Entreprises & Marchés

Libye : des opportunités, mais encore des entraves

Nombre d’entreprises marocaines désirent investir en Libye, mais la situation actuelle ne s’y prête pas.


La reconstruction de la Libye offre beaucoup d’opportunités, mais ses opportunités sont mises à mal par la crise politique et l’insécurité qui sévissent encore dans le pays. La normalisation peine à se frayer un chemin, et c’est le business qui en pâtit. Nombre d’hommes d’affaires marocains désirent aujourd’hui investir en Libye, mais la situation ne s’y prête pas. Trop de risque, manque de visibilité… Pour la Chambre Economique Mixte Maroco-Libyenne(CEMML), une structure installée à Casablanca il y a à peine deux ans, la situation sur le terrain n’est pas claire en raison de l’insécurité. «La Libye est un marché à fort potentiel et en plein mouvement. Mais, nous n’avons pas encore des données précises sur le climat des affaires dans ce pays. Il est certain que la situation actuelle n’encourage pas les investisseurs marocains à y aller. C’est pour cela que la chambre vient de lancer une étude qui va nous permettre de déterminer les risques et de faire un état des lieux», nous confie Chafik Berrada, chargé de mission à la CEMML. 

Port de Benghazi.

Manque de visibilité

De son côté, Mohamed Zouhair, gérant de la société Recos, spécialisée dans l’assainissement et eau et ingénerie à Agadir, a récemment effectué une mission de prospection en Libye. «Les opportunités pour les entreprises marocaines sont immenses dans ce pays en reconstruction. A Tripoli, la dificulté ne se fait pas trop sentir sur le terrain, car en dépit de la crise, il y a néanmoins un peu de sécurité, contrairement à Benghazi où il est très difficile de faire du business», fait-il remarquer. «L’autre problème aujourd’hui en Libye, c’est que l’administration n’existe pas, à cause de la loi sur l’exclusion des cadres ayant servi sous l’ancien régime.
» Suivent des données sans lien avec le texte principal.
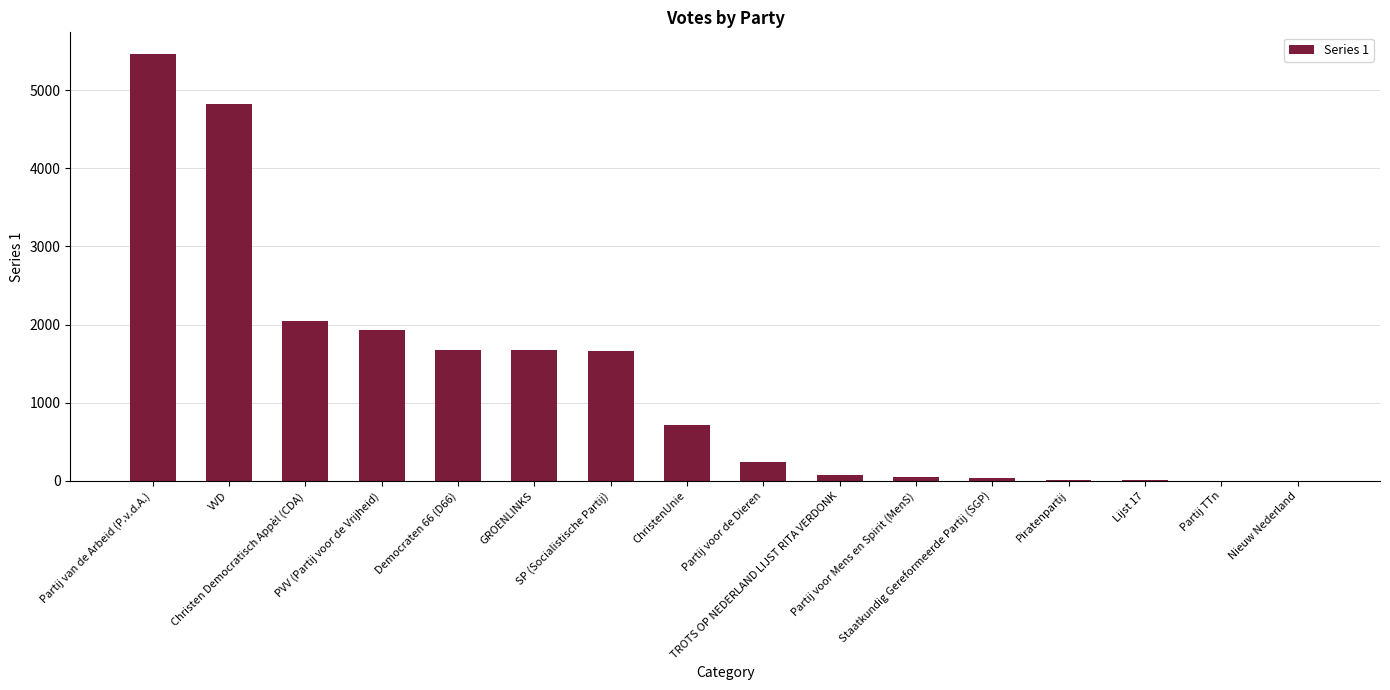

Are the bars horizontal?

No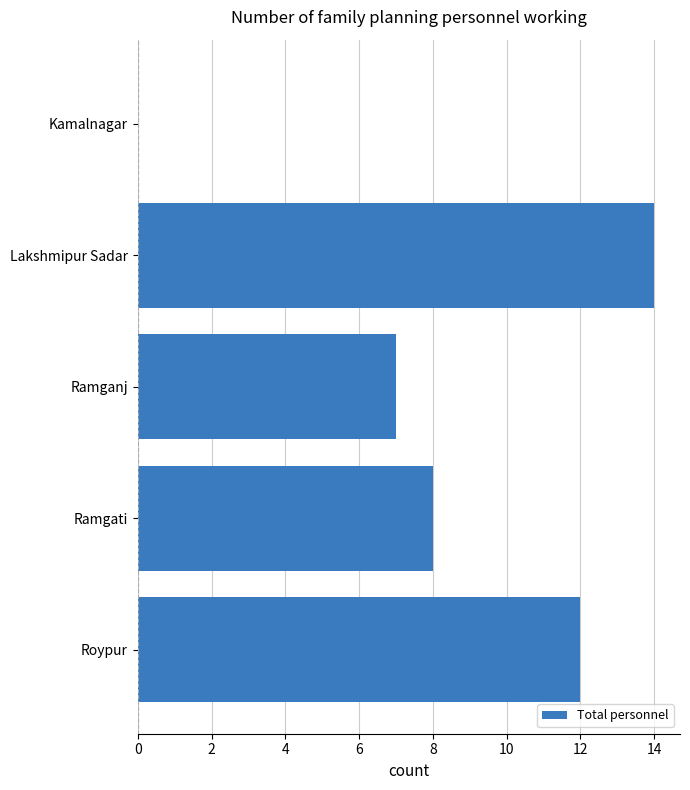

What value does the data have at Lakshmipur Sadar, to the nearest 5?

15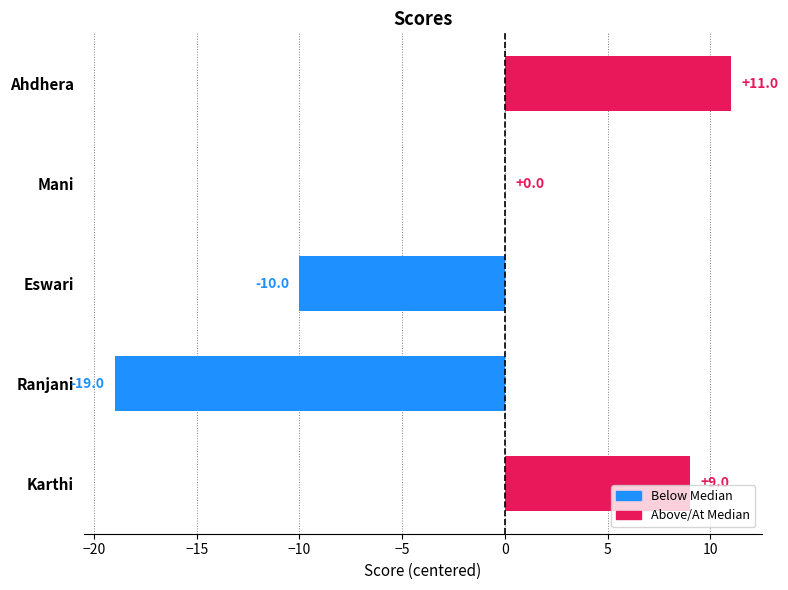

What is the greatest value displayed?

11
Je pense que le climat actuel ne permet pas le business, les entreprises n’ont personne en face concernant les démarches administratives», déplore Mohamed Zouhair. Selon lui, certaines PME marocaines, qui avaient déjà ciblé le marché libyen, ont dû prendre du recul, pour le moment, pour y voir un peu plus clair. Toutefois, même si l’imbroglio généré par la crise politique a tendance à se poursuivre, il n’en demeure pas moins que les autorités libyennes sont déterminées à favoriser le flux des investissements avec le Royaume. La visite de travail du Premier ministre libyen, Ali Zidan, accompagné d’une forte délégation d’hommes d’affaires, en octobre dernier au Maroc, le prouve bien. La rencontre entre les entrepreneurs marocains et leurs homologues libyens, en marge de cette visite, a permis aux deux parties de mieux cerner les opportunités de part et d’autres. D’ailleurs, une délégation d’hommes d’affaires marocains devrait se rendre en Libye d’ici fin 2013, selon ce qui avait été convenu à l’issue de la visite. Il faut noter que la Libye a besoin d’investissements étrangers pour accroître et diversifier son économie, essentiellement basée sur le pétrole.